Disappointing results at Royal Dutch Shell partly reflect an outdated way of thinking. Oil majors have long obsessed simultaneously about reserve replacement, production growth and profit. The Anglo-Dutch energy giant’s decision to ditch its production goals shows it’s wising up.
The $3.6 billion decline in replacement-cost profit from the same period last year disappointed investors. The oil major’s shares fell 5 percent by midday in London, wiping out $10 billion of market value. The biggest drag was a $2.1 billion impairment in Shell’s upstream exploration and production business, mostly from a writedown in North American shale. Shell also suffered from unusually high drilling costs in the quarter, as well as currency swings and production disruptions in Nigeria.

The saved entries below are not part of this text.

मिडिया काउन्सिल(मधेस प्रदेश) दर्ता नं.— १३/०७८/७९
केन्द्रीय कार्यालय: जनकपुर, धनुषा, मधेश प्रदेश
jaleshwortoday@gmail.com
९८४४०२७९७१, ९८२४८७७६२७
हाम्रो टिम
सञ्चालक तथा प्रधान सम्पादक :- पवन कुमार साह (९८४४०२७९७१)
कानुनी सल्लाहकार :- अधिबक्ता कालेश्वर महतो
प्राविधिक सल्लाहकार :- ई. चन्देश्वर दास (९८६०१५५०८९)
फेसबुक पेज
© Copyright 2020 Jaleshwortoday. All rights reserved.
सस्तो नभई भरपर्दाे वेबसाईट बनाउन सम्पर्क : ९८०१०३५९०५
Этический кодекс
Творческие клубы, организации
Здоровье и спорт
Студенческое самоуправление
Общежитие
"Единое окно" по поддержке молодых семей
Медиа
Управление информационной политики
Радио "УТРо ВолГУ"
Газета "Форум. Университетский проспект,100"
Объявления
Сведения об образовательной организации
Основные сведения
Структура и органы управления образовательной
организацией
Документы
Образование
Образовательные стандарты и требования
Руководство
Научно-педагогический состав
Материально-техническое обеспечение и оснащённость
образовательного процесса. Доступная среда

The environment for oil majors is tough these days, and Shell is not the only big energy company that overpaid to get in on the U.S. shale boom. But its writedowns illustrate the pitfalls of chasing barrels over profit. The oil major has decided to drop a target of boosting output from last year’s 3.3 million barrels a day to 4 million by 2017-2018. Instead, it will focus on profitability.
The shift is a response to big changes in the energy landscape. A decade ago, it made sense to focus on building reserves. Investors paid up for companies that did not shrink potential future production. There were many opportunities for companies to expand reserves, and with oil prices rising there were few worries about profitability.

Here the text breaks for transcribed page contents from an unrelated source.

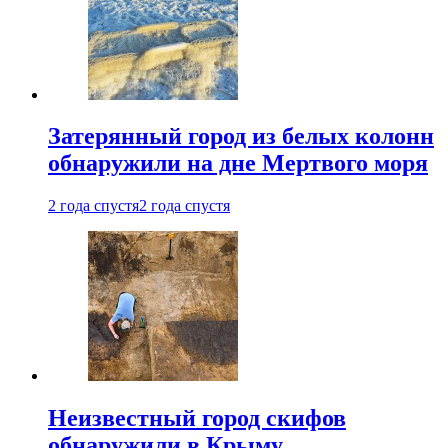
Затерянный город из белых колонн
обнаружили на дне Мертвого моря
2 года спустя
2 года спустя
Неизвестный город скифов
обнаружили в Крыму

Now, though, the steady rise of national oil producers has excluded western majors from most low-cost prospects. They have been forced into difficult places like the Arctic, where drilling costs are high and governments are unpredictable. In this tougher environment, companies which obsess about keeping up reserves and production are more likely to make bad investments.
Investors may be disappointed with Shell’s dud quarter, but the company is at least acknowledging the new reality. The company’s less crude approach to growth - so to speak - should produce fewer writedowns, higher profit margins, and more cash in shareholders’ pockets. If so, the day’s pain will have been well worth it.